→ Document text:
● ● ● ● ● ● ●
Class: Session

$.text.mining. Session

$.text.mining.Session represents a Text Mining session.

Caution
The information in this section applies to a feature that is included in the component SAP HANA Advanced Data Processing. To make use of this feature, you must have purchased a license to use SAP HANA Advanced Data Processing.

new Session(p) → {$.text.mining.Session}

The Session object represents a Text Mining session.
This constructor function creates a Text Mining session object linked to the given reference table and column. Text Mining functions can subsequently be invoked using this object and they will use this linked reference data and the configuration parameters it was initialized with. Multiple such objects can be created to handle multiple sets of reference data.
This function does not initialize Text Mining for the reference table and column. Initialization is done separately, typically when the full text index is created for the table and column.
Note that it is possible to use a custom XS SQL connection to access the Text Mining reference table as a different user (see "Creating Custom XS SQL Connections" in the SAP HANA Developer Guide).
● ● ● ● ● ● ●
→ Information supplied:
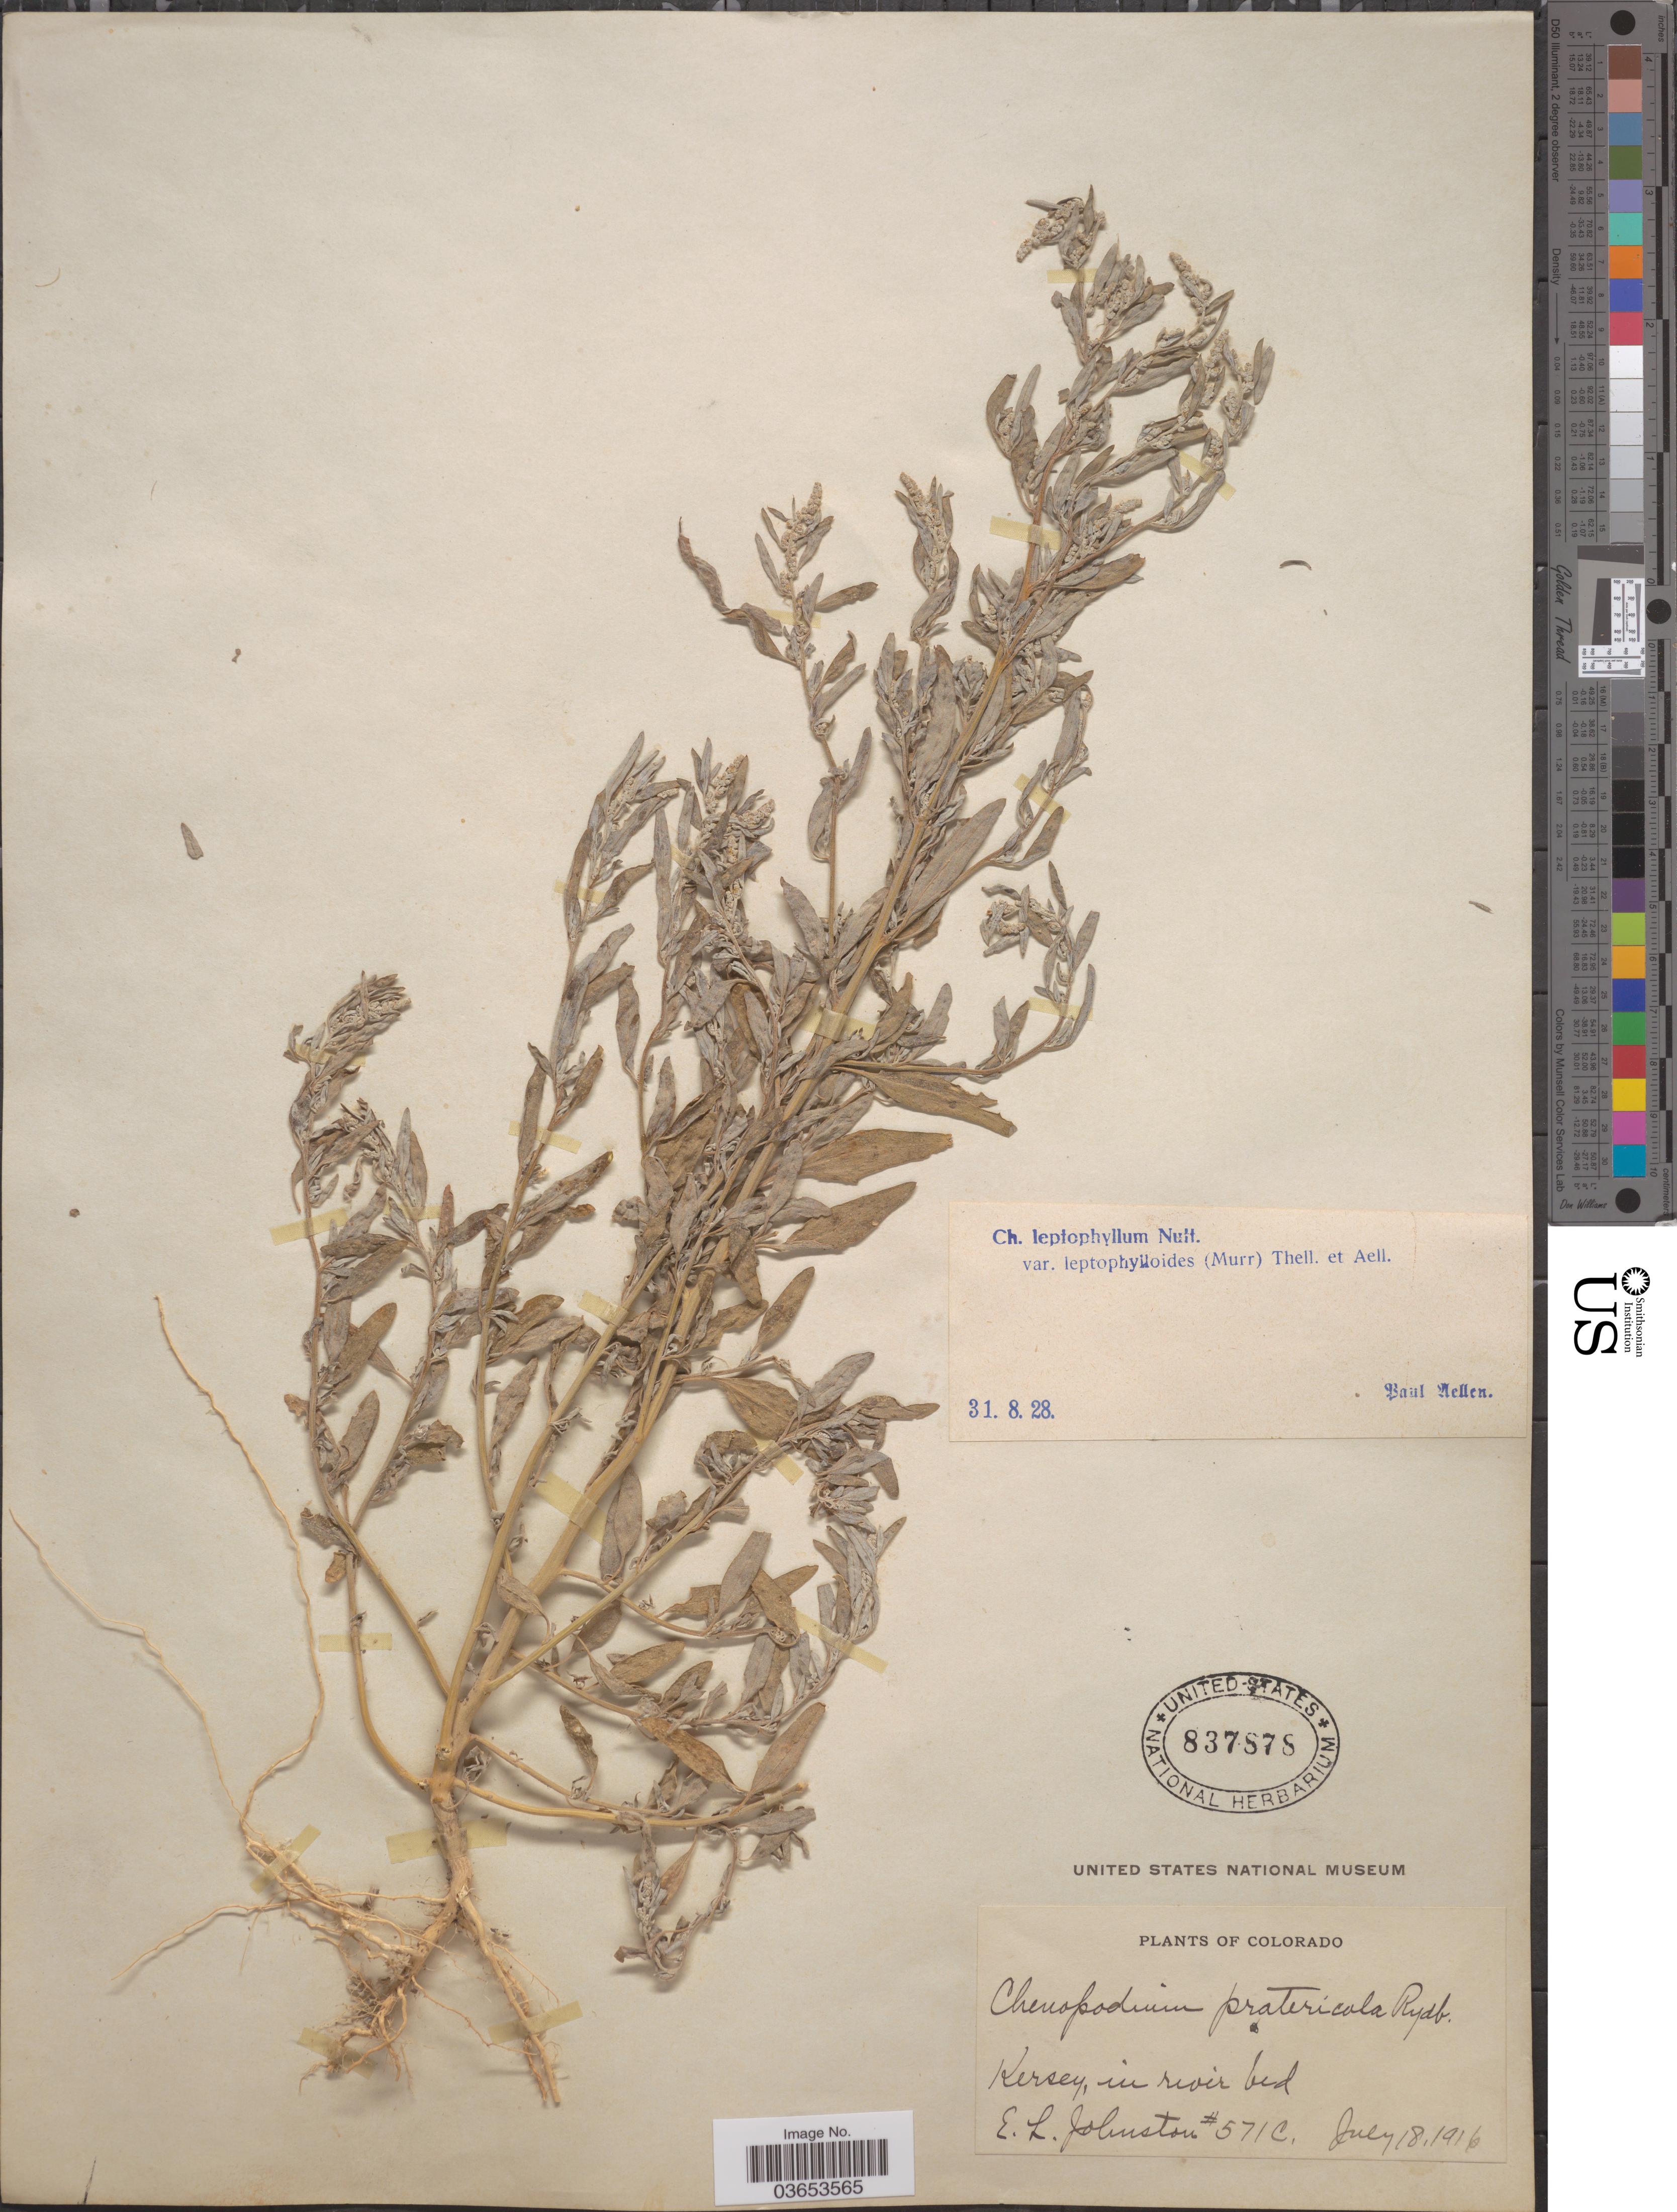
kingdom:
● ● ● ● ● ● ●
Return the passage of the Text Mining session documentation from "This function does" to "the table and column." verbatim.

This function does not initialize Text Mining for the reference table and column. Initialization is done separately, typically when the full text index is created for the table and column.